*** SELECTED TEXT
Class BlockIndexer


  • public class BlockIndexer
    extends Indexer
    An indexer that saves block information for the indexed terms. Block information is usually recorded in terms of relative term positions (position 1, positions 2, etc), however, since 2.2, Terrier supports the presence of "marker terms" during indexing which are used to increment the block counter.

    Properties:

    • blocks.size - How many terms should be in one block. If you want to use phrasal search, this need to be 1 (default).
    • blocks.max - Maximum number of blocks in a document. After this number of blocks, all subsequent terms will be in the same block. Default 100,000
    • block.indexing - This class should only be used if the block.indexing property is set.
    • indexing.max.encoded.documentindex.docs - how many docs before the DocumentIndexEncoded is dropped in favour of the DocumentIndex (on disk implementation).
    • See Also: Properties in org.terrier.indexing.Indexer and org.terrier.indexing.BasicIndexer

    Markered Blocks
    Markers are terms (artificially inserted or otherwise into the term stream that are used to denote when the block counter should be incremented. This functionality is enabled using the block.delimiters.enabled property, while the terms are specified using a comma delimited fashion with the block.delimiters property. The following lists the properties:

    • block.delimiters.enabled - enabled markered blocks. Defaults to false, set to true to enable.
    • block.delimiters - comma delimited list of terms that are markers. Defaults to empty. Terms are lowercased is lowercase is set to true (default).
    • block.delimiters.index.terms - set to true if markers terms should actually be indexed. Defaults to false.
    • block.delimiters.index.doclength - set to true if markers terms should contribute to document length. Defaults to false, only has effect if block.delimiters.index.terms is set.
    Author:
    Craig Macdonald, Vassilis Plachouras, Rodrygo Santos
    • Field Detail

      • numOfTokensInDocument

        protected int numOfTokensInDocument
        The number of tokens in the current document so far.
******
*** DATASET SECTION
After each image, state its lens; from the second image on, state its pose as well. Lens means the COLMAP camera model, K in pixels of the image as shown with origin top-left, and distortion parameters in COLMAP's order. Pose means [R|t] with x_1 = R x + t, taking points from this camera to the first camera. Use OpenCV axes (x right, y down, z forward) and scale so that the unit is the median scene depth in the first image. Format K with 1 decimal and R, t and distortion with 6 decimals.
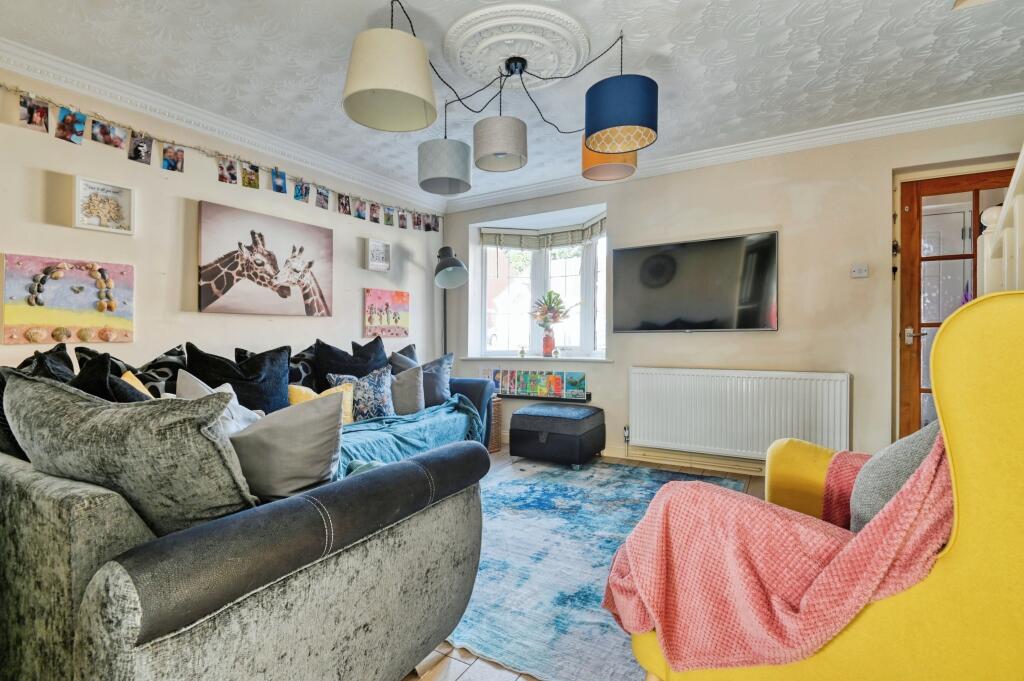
lens RADIAL K [[479.2, 0, 512.0], [0, 479.2, 340.5], [0, 0, 1]] dist [0.000237, -0.018810]
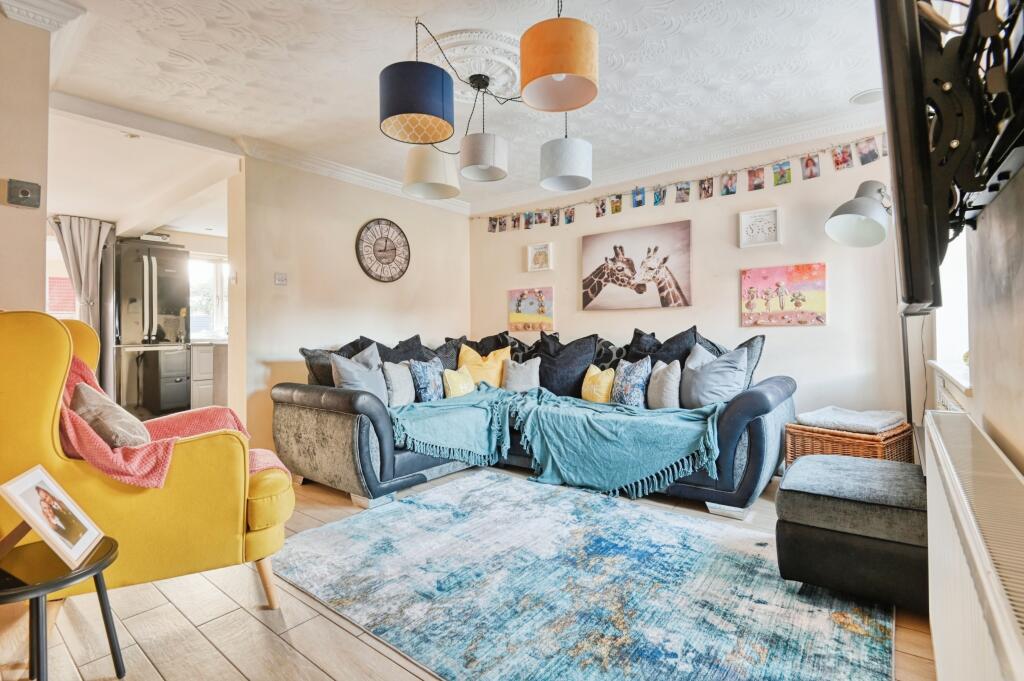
lens RADIAL K [[479.8, 0, 514.7], [0, 479.8, 317.5], [0, 0, 1]] dist [-0.018590, -0.000317]
pose [[-0.143275, -0.018611, -0.989508, 0.776205], [0.003188, 0.999809, -0.019267, -0.008878], [0.989678, -0.005915, -0.143189, 0.899768]]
******
ASSIGNMENT: Proceed with the BlockIndexer class documentation, continuing it from the point where it stops. The listing is not needed here.

FINAL ANSWER:
      • numOfTokensInBlock

        protected int numOfTokensInBlock
        The number of tokens in the current block of the current document.
      • blockId

        protected int blockId
        The block number of the current document.
      • termFields

        protected java.util.Set<java.lang.String> termFields
        The fields that are set for the current term.
      • termsInDocument

        protected DocumentPostingList termsInDocument
        The list of terms in this document, and for each, the block occurrences.
      • termCodes

        protected TermCodes termCodes
        Mapping of terms 2 termids
      • BLOCK_SIZE

        protected int BLOCK_SIZE
        The maximum number of terms allowed in a block. See Property blocks.size
      • MAX_BLOCKS

        protected int MAX_BLOCKS
        The maximum number allowed number of blocks in a document. After this value, all the remaining terms are in the final block. See Property blocks.max.
    • Constructor Detail

      • BlockIndexer

        public BlockIndexer​(java.lang.String pathname,
                            java.lang.String prefix)
        Constructs an instance of this class, where the created data structures are stored in the given path, with the given prefix on the filenames.
        Parameters:
        pathname - String the path in which the created data structures will be saved. This is assumed to be absolute.
        prefix - String the prefix on the filenames of the created data structures, usually "data"
    • Method Detail

      • getEndOfPipeline

        protected TermPipeline getEndOfPipeline()
        Returns the object that is to be the end of the TermPipeline. This method is used at construction time of the parent object.
        Specified by:
        getEndOfPipeline in class Indexer
        Returns:
        TermPipeline the last component of the term pipeline.
      • indexDocument

        protected void indexDocument​(java.util.Map<java.lang.String,​java.lang.String> docProperties,
                                     DocumentPostingList _termsInDocument)
                              throws java.lang.Exception
        This adds a document to the direct and document indexes, as well as it's terms to the lexicon. Handled internally by the methods indexFieldDocument and indexNoFieldDocument.
        Parameters:
        docProperties - Map<String,String> properties of the document
        _termsInDocument - DocumentPostingList the terms in the document.
        Throws:
        java.lang.Exception
      • createInvertedIndex

        public void createInvertedIndex()
        Creates the inverted index from the already created direct index, document index and lexicon. It saves block information and possibly field information as well.
        Specified by:
        createInvertedIndex in class Indexer
        See Also:
        Indexer.createInvertedIndex()
      • finishedInvertedIndexBuild

        protected void finishedInvertedIndexBuild()
        Hook method, called when the inverted index is finished - ie the lexicon is finished
        Overrides:
        finishedInvertedIndexBuild in class Indexer
      • createDocumentPostings

        protected void createDocumentPostings()